Company based in Perth, Western Australia

WesTrac is a Caterpillar dealer. It was owned by Australian Capital Equity, which in turn was owned by Kerry Stokes. In 2010 it and Seven Network Limited merged to form Seven Group Holdings.

==Headquarters==
WesTrac is based in South Guildford, Western Australia, and is the Caterpillar dealer for Western Australia, New South Wales, Australian Capital Territory.
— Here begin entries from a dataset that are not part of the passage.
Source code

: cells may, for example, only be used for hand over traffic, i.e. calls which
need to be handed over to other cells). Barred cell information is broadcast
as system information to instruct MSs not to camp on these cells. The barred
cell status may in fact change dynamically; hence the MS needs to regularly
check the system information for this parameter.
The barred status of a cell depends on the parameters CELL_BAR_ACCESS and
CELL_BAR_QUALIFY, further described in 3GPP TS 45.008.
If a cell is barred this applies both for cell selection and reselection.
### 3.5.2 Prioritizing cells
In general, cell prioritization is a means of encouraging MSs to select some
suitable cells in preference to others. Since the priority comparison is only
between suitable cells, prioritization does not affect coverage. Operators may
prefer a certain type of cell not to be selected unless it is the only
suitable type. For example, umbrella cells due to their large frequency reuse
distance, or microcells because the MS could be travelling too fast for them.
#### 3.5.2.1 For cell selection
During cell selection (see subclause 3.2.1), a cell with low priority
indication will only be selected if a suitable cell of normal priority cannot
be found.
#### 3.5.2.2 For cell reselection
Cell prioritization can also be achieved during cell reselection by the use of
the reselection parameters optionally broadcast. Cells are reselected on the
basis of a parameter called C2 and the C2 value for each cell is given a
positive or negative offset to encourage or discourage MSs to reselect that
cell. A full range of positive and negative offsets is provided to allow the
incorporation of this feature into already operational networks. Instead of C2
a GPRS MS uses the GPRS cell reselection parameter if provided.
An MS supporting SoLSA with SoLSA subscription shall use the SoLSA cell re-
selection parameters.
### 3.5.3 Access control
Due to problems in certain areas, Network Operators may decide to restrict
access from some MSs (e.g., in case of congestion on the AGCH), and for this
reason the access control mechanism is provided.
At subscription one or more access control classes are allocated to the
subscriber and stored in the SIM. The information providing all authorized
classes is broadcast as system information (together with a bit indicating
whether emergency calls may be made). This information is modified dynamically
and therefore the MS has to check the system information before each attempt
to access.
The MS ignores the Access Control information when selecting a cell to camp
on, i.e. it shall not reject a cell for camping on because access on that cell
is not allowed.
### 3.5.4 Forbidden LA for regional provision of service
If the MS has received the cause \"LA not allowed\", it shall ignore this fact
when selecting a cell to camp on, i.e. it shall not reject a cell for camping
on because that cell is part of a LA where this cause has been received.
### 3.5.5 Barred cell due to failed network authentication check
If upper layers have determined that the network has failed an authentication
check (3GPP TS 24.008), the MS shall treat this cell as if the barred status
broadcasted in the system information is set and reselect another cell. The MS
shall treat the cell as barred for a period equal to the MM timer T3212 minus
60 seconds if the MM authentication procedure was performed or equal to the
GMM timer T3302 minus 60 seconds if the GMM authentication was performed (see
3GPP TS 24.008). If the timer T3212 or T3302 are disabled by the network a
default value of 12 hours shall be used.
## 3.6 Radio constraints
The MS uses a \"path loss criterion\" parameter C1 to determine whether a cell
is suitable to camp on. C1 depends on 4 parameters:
Until 1989, the Caterpillar dealership in Western Australia was known as Wigmores, which was also bought by Australian Capital Equity in 1988 and renamed as WesTrac.

A new New South Wales Operational Headquarters in Tomago was opened in 2012.

==Business==
It supplies Caterpillar mining trucks to BHP, Rio Tinto and other numerous mining companies, as well as Caterpillar engines for power generation and marine transport.

==History==
Caterpillar began operating in Western Australia in 1925 with a dealership being opened at the South Guildford premises in 1950. Known as Wigmores the dealership was renamed as Morgans in 1989 and then WesTrac in 1990.

The company had over 3,000 employees in 2009 and was the biggest employer of apprentices outside of government.

Since 2000, WesTrac has opened dealerships across China, and is one of the largest suppliers of Caterpillar products in the world.

In 2006, WesTrac closed its agricultural dealerships in Australia, resulting from a decision by Caterpillar to cease production of agricultural equipment. Customers of Westrac were concerned that their warranties would not be honoured.

On 22 February 2010, it was announced that WesTrac would merge with Seven West Media to form Seven Network Limited, which is 70% owned by Kerry Stokes.

On 30 August 2012, WesTrac officially opened its $170m branch at Tomago (NSW), which is known as the Newcastle branch. This branch is the headquarters for WesTrac NSW.

In mid-2018, WesTrac opened a new 24,000sqm branch at the Crossroads Logistics Centre located in Casula, Sydney (NSW). This branch services Sydney customers and replaced their old branch at Holroyd. The Casula branch began operations on 16 July 2018. It has a 1,500sqm warehouse with a cutting-edge automated inventory system and a drive-through bay for easy parts pick-up.